Climate Change is expected to bring more frequent and intense storms and heat waves. Because we can expect this, we can also take steps to adapt and reduce the worst consequences on ourselves, our families, and our investments. If we do, the impact of climate change on our local economy could also shift due to our own actions to adapt. How much can we influence that economic impact? EPIC Scholar Esteban Rossi-Hansberg, the Glen A. Lloyd Distinguished Service Professor, and his co-author answer this question by modeling the effect of climate change on worker migration and investment decisions.
The researchers use data since 2000 at the county level and estimate the response from heat waves and storms on population, income per capita, and investments. They find that by 2023, workers’ could already expect average welfare losses of about 5 percent because of storms and heatwaves–with losses larger than 11 percent expected by 2100, implying an ongoing loss of more than $3,000 in consumption per year from 2023 onwards. Residents of certain areas lose much more. In coastal Louisiana, climate change reduces the consumption of workers by more than $9,000 per year, and home and business owners that hold capital lose in excess of $15,000 per year.
The local economic impacts from climate change, however, can shift depending on whether workers and investors anticipate losses and make changes such as moving or not investing in areas predicted to be hard hit. If the impacts of climate change are anticipated, counties that are heavily exposed to extreme heat and storms in the South-East would lose more than half of their population by 2100. For example, coastal counties in Florida lose most of their population, and the state as a whole loses 46 percent of its residents. By people leaving, the value of capital in what are expected to be hard-hit areas also decreases—hurting the economy in these heavily exposed areas. But the workers who leave and the regions they move to would benefit from these shifts—balancing out the economic impacts of climate change nationally.

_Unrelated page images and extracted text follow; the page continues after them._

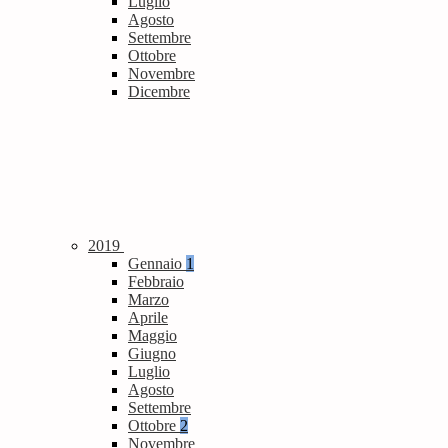
Luglio
Agosto
Settembre
Ottobre
Novembre
Dicembre
2019
Gennaio
1
Febbraio
Marzo
Aprile
Maggio
Giugno
Luglio
Agosto
Settembre
Ottobre
2
Novembre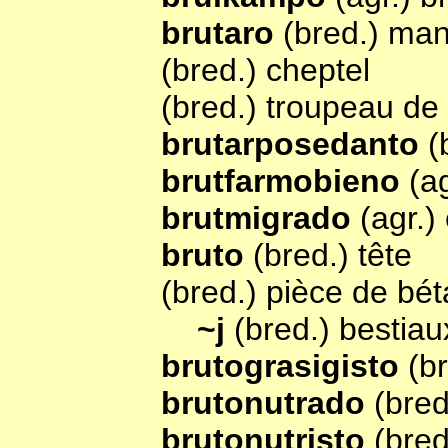
brutaro
(bred.) ma
(bred.) cheptel
(bred.) troupeau de 
brutarposedanto
(
brutfarmobieno
(a
brutmigrado
(agr.)
bruto
(bred.) tête
(bred.) pièce de béta
~j
(bred.) bestiau
brutograsigisto
(b
brutonutrado
(bred
brutonutristo
(bred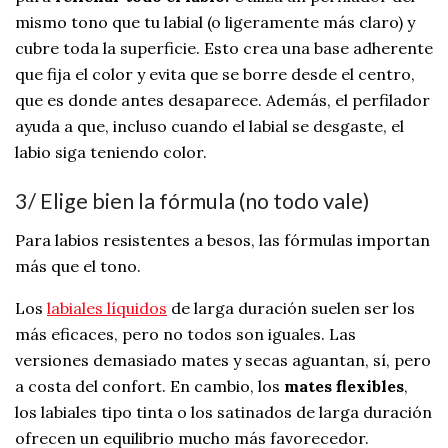
mismo tono que tu labial (o ligeramente más claro) y
cubre toda la superficie. Esto crea una base adherente
que fija el color y evita que se borre desde el centro,
que es donde antes desaparece. Además, el perfilador
ayuda a que, incluso cuando el labial se desgaste, el
labio siga teniendo color.
3/ Elige bien la fórmula (no todo vale)
Para labios resistentes a besos, las fórmulas importan
más que el tono.
Los
labiales líquidos
de larga duración suelen ser los
más eficaces, pero no todos son iguales. Las
versiones demasiado mates y secas aguantan, sí, pero
a costa del confort. En cambio, los
mates flexibles
,
los labiales tipo tinta o los satinados de larga duración
ofrecen un equilibrio mucho más favorecedor.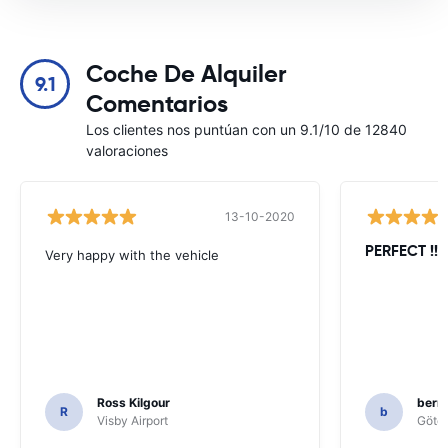
Coche De Alquiler
9.1
Comentarios
Los clientes nos puntúan con un 9.1/10 de 12840
valoraciones
13-10-2020
PERFECT !!!!
Very happy with the vehicle
Ross Kilgour
bern
R
b
Visby Airport
Göteb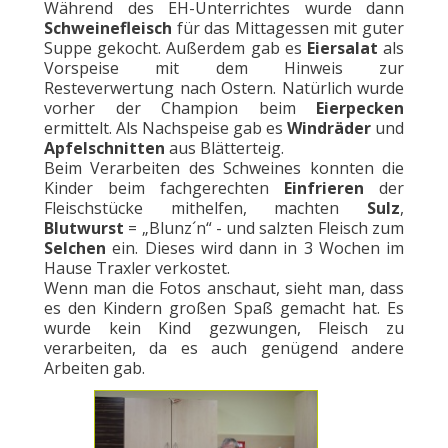
Während des EH-Unterrichtes wurde dann
Schweinefleisch
für das Mittagessen mit guter
Suppe gekocht. Außerdem gab es
Eiersalat
als
Vorspeise mit dem Hinweis zur
Resteverwertung nach Ostern. Natürlich wurde
vorher der Champion beim
Eierpecken
ermittelt. Als Nachspeise gab es
Windräder
und
Apfelschnitten
aus Blätterteig.
Beim Verarbeiten des Schweines konnten die
Kinder beim fachgerechten
Einfrieren
der
Fleischstücke mithelfen, machten
Sulz
,
Blutwurst
= „Blunz´n“ - und salzten Fleisch zum
Selchen
ein. Dieses wird dann in 3 Wochen im
Hause Traxler verkostet.
Wenn man die Fotos anschaut, sieht man, dass
es den Kindern großen Spaß gemacht hat. Es
wurde kein Kind gezwungen, Fleisch zu
verarbeiten, da es auch genügend andere
Arbeiten gab.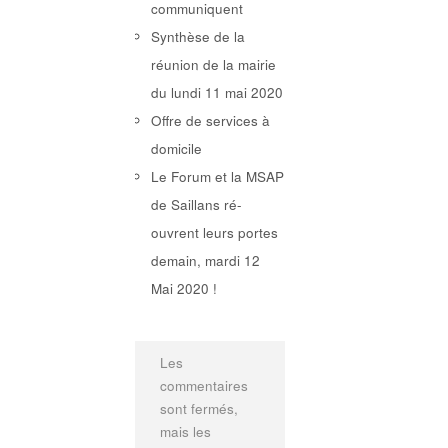
communiquent
Synthèse de la
réunion de la mairie
du lundi 11 mai 2020
Offre de services à
domicile
Le Forum et la MSAP
de Saillans ré-
ouvrent leurs portes
demain, mardi 12
Mai 2020 !
Les
commentaires
sont fermés,
mais les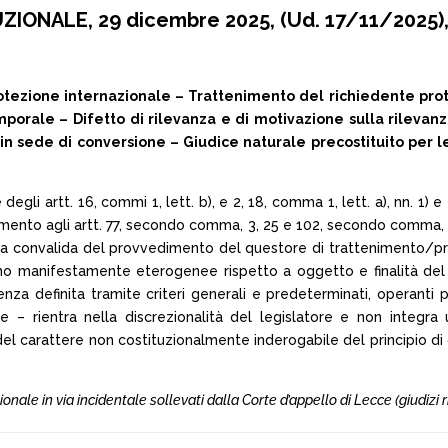
ONALE, 29 dicembre 2025, (Ud. 17/11/2025),
ione internazionale – Trattenimento del richiedente prote
emporale – Difetto di rilevanza e di motivazione sulla rileva
 sede di conversione – Giudice naturale precostituito per le
egli artt. 16, commi 1, lett. b), e 2, 18, comma 1, lett. a), nn. 1)
imento agli artt. 77, secondo comma, 3, 25 e 102, secondo comma, Cos
 convalida del provvedimento del questore di trattenimento/proro
tano manifestamente eterogenee rispetto a oggetto e finalità del
za definita tramite criteri generali e predeterminati, operanti 
 – rientra nella discrezionalità del legislatore e non integra
 del carattere non costituzionalmente inderogabile del principio d
onale in via incidentale sollevati dalla Corte d’appello di Lecce (giudizi ri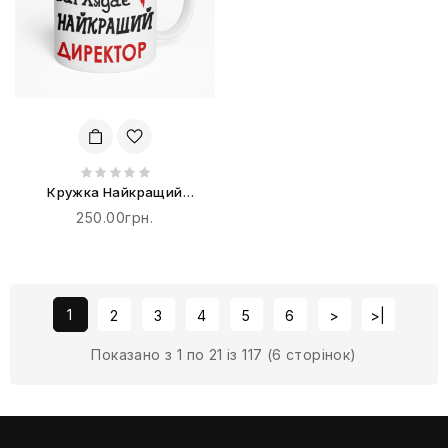
Кружка Найкращий
Директор
250.00грн.
1
2
3
4
5
6
>
>|
Показано з 1 по 21 із 117 (6 сторінок)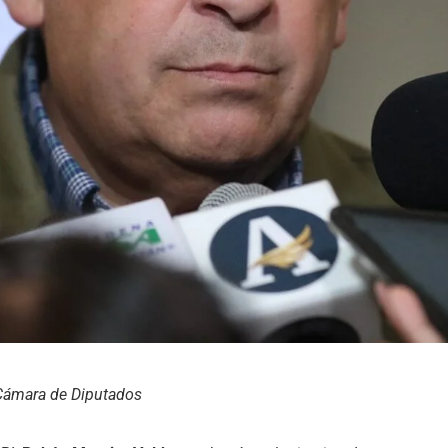
Cámara de Diputados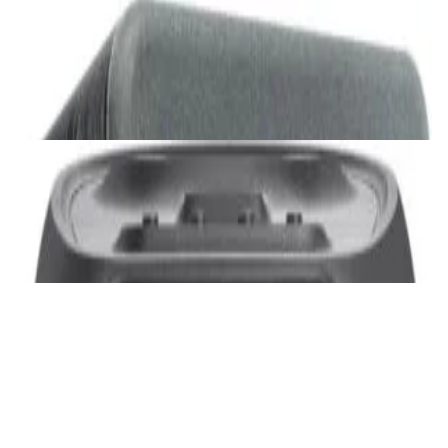
Акустика
Сабвуфер SVS SB-1000 Pro (black ash)
2 375,00 р.
✓
В корзину
Добавляем
Добавлено
Акустика
JBL PartyBox Ultimate
3 840,00 р.
✓
В корзину
Добавляем
Добавлено
Портативная акустика
Беспроводная акустика Marshall Stanmore
III Black
885,00 р.
✓
В корзину
Добавляем
Добавлено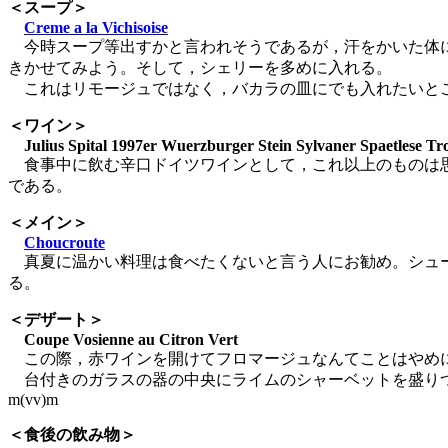
＜スープ＞
Creme a la Vichisoise
今時スープ等出すかと言われそうであるが，汗をかいた体に
きかせてみよう。そして，シェリーを多めに入れる。
これはリモージュではなく，バカラの皿にでも入れたいとこ
＜ワイン＞
Julius Spital 1997er Wuerzburger Stein Sylvaner Spaetlese Tr
食事中に飲む辛口ドイツワインとして，これ以上のものは思
である。
＜メイン＞
Choucroute
真夏に温かい料理は食べたくないと言う人にお勧め。シュー
る。
＜デザート＞
Coupe Vosienne au Citron Vert
この際，赤ワインを開けてフロマージュなんてことはやめ
台付きのガラスの器の中央にライムのシャーベットを盛りつ
m(vv)m
＜食後の飲み物＞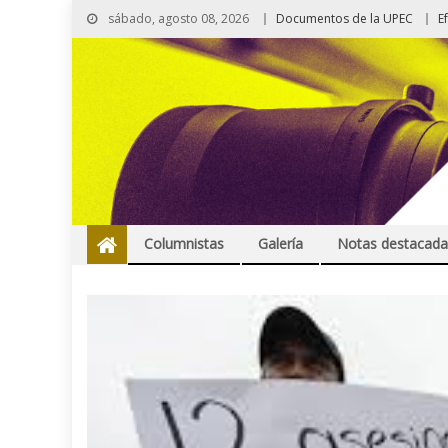
sábado, agosto 08, 2026
Documentos de la UPEC
E
Columnistas
Galería
Notas destacada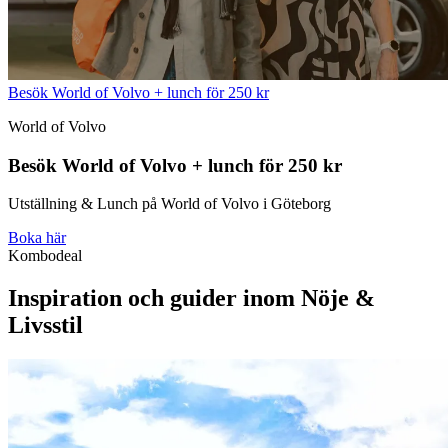
Besök World of Volvo + lunch för 250 kr
World of Volvo
Besök World of Volvo + lunch för 250 kr
Utställning & Lunch på World of Volvo i Göteborg
Boka här
Kombodeal
Inspiration och guider inom Nöje &
Livsstil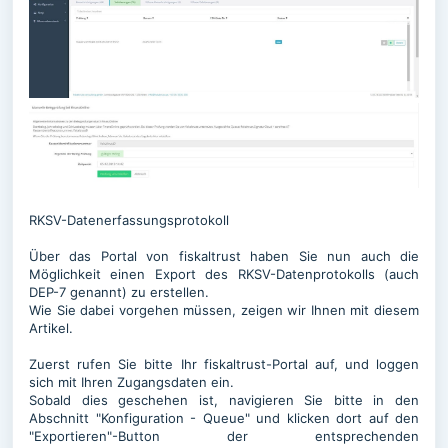
RKSV-Datenerfassungsprotokoll
Über das Portal von fiskaltrust haben Sie nun auch die
Möglichkeit einen Export des RKSV-Datenprotokolls (auch
DEP-7 genannt) zu erstellen.
Wie Sie dabei vorgehen müssen, zeigen wir Ihnen mit diesem
Artikel.
Zuerst rufen Sie bitte Ihr fiskaltrust-Portal auf, und loggen
sich mit Ihren Zugangsdaten ein.
Sobald dies geschehen ist, navigieren Sie bitte in den
Abschnitt "Konfiguration - Queue" und klicken dort auf den
"Exportieren"-Button der entsprechenden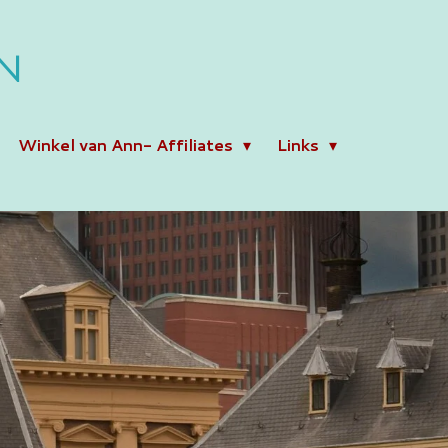
N
Winkel van Ann- Affiliates
Links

Conversely, if residents of hard-hit areas did not anticipate climate change impacts, they would suffer the most because they failed to migrate or shift investments away from these areas. For example, without anticipation, the decline in population in parts of Florida is 15 percentage points lower by 2050. Consistently, people that stay face larger losses. In parts of Florida, Louisiana, South Carolina, and Texas the welfare implications for workers are more than 1.5 percentage points larger by 2050, which amounts to an additional loss of roughly $400 per year.